Explanation of intent
Dream of a Late Autumn Afternoon by San Damon is not a twisted representation of Shakespeare's A Midsummer Night's Dream or of Berlioz's compositions on Gautier's collection of poems “La comedy of death", but a real experience, a whisper with the shadows experienced by the artist, many years ago, in autumn, hence the name of the first movement of his Oniroscopist Symphorapsody "October Night - October Night”, theme first composed in 1990, just like Spleen mon Amour, but under another name. The Spleen of San Damon has no common view with that of Baudelaire, who was not the inventor of the term.
Historically, this term, though of English origin "rate", was translated into French as "mélancholy" by Diderot a few years before the French Revolution. In other words, never having a free head, boredom with things to the point of disgust with existence. Schnitzler could more easily be mentioned, not for his prose poems, but for his knowledge of hypnosis. Indeed, Damon neuroses the words of his text and forces the listener to eight identical passages of his music.

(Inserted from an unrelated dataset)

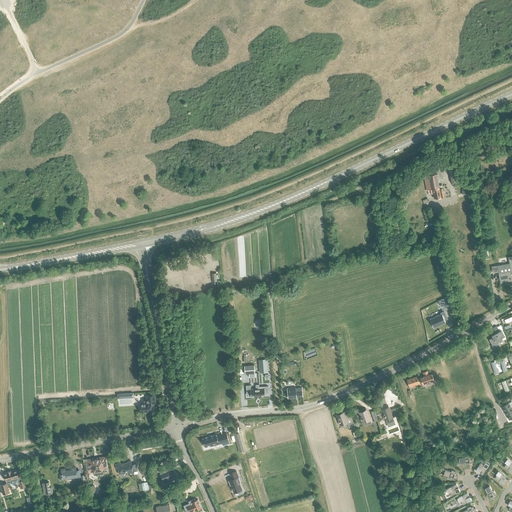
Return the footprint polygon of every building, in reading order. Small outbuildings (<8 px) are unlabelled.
[(449,169),(452,184),(460,182),(457,167),(454,168),(449,169)] [(427,190),(433,189),(435,199),(441,197),(444,196),(444,194),(445,193),(444,192),(445,192),(444,190),(443,191),(442,186),(439,186),(436,173),(430,175),(429,170),(423,171),(427,190)] [(509,264),(497,266),(498,272),(498,273),(500,283),(511,281),(510,278),(511,277),(511,256),(508,257),(509,264)] [(448,297),(441,299),(445,307),(451,304),(450,300),(448,297)] [(429,317),(432,324),(431,325),(432,326),(432,325),(433,328),(445,322),(444,320),(447,318),(444,311),(441,313),(441,312),(440,312),(441,314),(430,319),(429,317)] [(499,338),(504,335),(502,330),(500,332),(496,326),(493,328),(496,333),(493,335),(493,338),(489,340),(493,346),(501,341),(499,338)] [(266,359),(259,360),(260,373),(268,372),(266,359)] [(254,365),(244,366),(245,374),(249,374),(255,373),(254,365)] [(423,372),(424,376),(417,379),(416,377),(407,380),(409,387),(413,386),(419,384),(419,383),(421,383),(422,384),(434,380),(432,374),(428,375),(427,371),(423,372)] [(250,385),(246,385),(247,394),(251,394),(251,397),(265,396),(265,393),(269,393),(268,386),(259,386),(259,384),(256,384),(256,389),(251,389),(250,385)] [(287,390),(284,390),(285,396),(288,396),(288,398),(302,397),(301,388),(296,388),(295,387),(287,388),(287,390)] [(143,404),(140,404),(140,412),(150,411),(150,407),(151,407),(151,406),(155,405),(155,395),(147,396),(147,399),(143,400),(143,404)] [(511,402),(511,401),(502,407),(510,421),(511,419),(511,402)] [(389,408),(382,410),(385,419),(387,424),(394,422),(392,418),(397,416),(400,415),(397,407),(390,410),(389,408)] [(360,413),(363,422),(369,419),(366,410),(360,413)] [(344,413),(337,415),(340,424),(347,421),(349,428),(355,426),(351,417),(350,414),(345,416),(344,413)] [(400,415),(397,416),(403,434),(409,432),(408,430),(403,414),(400,415)] [(203,438),(205,447),(222,442),(223,445),(230,443),(227,432),(217,435),(217,434),(203,438)] [(238,433),(234,434),(240,452),(243,451),(244,451),(238,433)] [(459,464),(466,464),(466,462),(468,462),(468,463),(473,463),(472,459),(471,459),(470,458),(469,458),(468,456),(465,456),(465,458),(459,459),(459,464)] [(88,462),(84,463),(86,474),(90,474),(90,471),(94,470),(94,472),(102,470),(102,469),(106,468),(104,457),(94,458),(88,460),(88,462)] [(128,463),(124,464),(121,465),(120,463),(116,464),(117,469),(118,468),(119,474),(126,473),(125,472),(129,471),(130,473),(134,472),(134,474),(137,474),(137,471),(136,464),(131,465),(131,461),(127,462),(128,463)] [(480,474),(482,475),(489,465),(485,463),(484,465),(481,463),(476,471),(479,473),(480,470),(482,471),(480,474)] [(71,467),(71,470),(66,471),(66,468),(61,469),(62,473),(60,474),(61,479),(67,478),(67,476),(70,476),(70,477),(73,476),(73,478),(80,476),(79,470),(76,470),(75,467),(71,467)] [(7,483),(0,485),(3,494),(4,494),(4,495),(9,494),(9,493),(9,492),(8,486),(9,485),(8,481),(17,479),(18,483),(20,482),(21,487),(25,486),(24,480),(22,480),(20,476),(21,476),(19,469),(11,471),(11,470),(7,471),(7,472),(4,473),(6,481),(6,480),(7,483)] [(161,472),(160,473),(163,481),(166,479),(169,478),(170,481),(177,478),(176,475),(173,469),(170,471),(169,469),(161,472)] [(456,474),(455,473),(455,472),(452,471),(451,472),(445,470),(444,475),(450,477),(449,478),(451,479),(452,477),(456,479),(457,476),(456,476),(456,474)] [(229,480),(232,487),(231,488),(232,489),(233,489),(234,492),(242,489),(238,477),(239,476),(237,471),(230,473),(232,479),(229,480)] [(495,478),(502,484),(505,481),(501,478),(502,477),(504,478),(506,477),(498,471),(496,474),(497,475),(495,478)] [(42,482),(44,494),(51,493),(49,481),(42,482)] [(455,488),(457,486),(456,484),(446,490),(448,493),(450,492),(452,495),(460,491),(458,488),(456,489),(455,488)] [(94,486),(88,487),(91,501),(97,500),(94,486)] [(489,496),(491,501),(494,499),(493,498),(495,497),(494,495),(495,495),(494,491),(492,492),(489,486),(485,489),(487,495),(486,495),(487,497),(489,496)] [(463,504),(471,500),(469,497),(467,498),(466,497),(469,495),(467,493),(457,499),(459,502),(461,501),(463,504)] [(188,506),(190,511),(195,510),(201,508),(198,499),(192,502),(193,504),(188,506)]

Identical, it seems ? Because, in fact, the interpretation of the text gives a variant to the melancholy, gradually becoming a lypémania. While Baudelaire's melancholy is very unpleasant, Damon claims it to be beautiful, almost joyful. Interrupted halfway through by a verse recounting another story. As is often the case in his compositions, San Damon adds words to notes, too many words for fewer notes, an exercise in genius that forces the performer to take a detour in his interpretation. The fifth chorus takes off again, ending in an endless whirlwind of madness as the mind loses its footing and rushes into the finale ad libitum.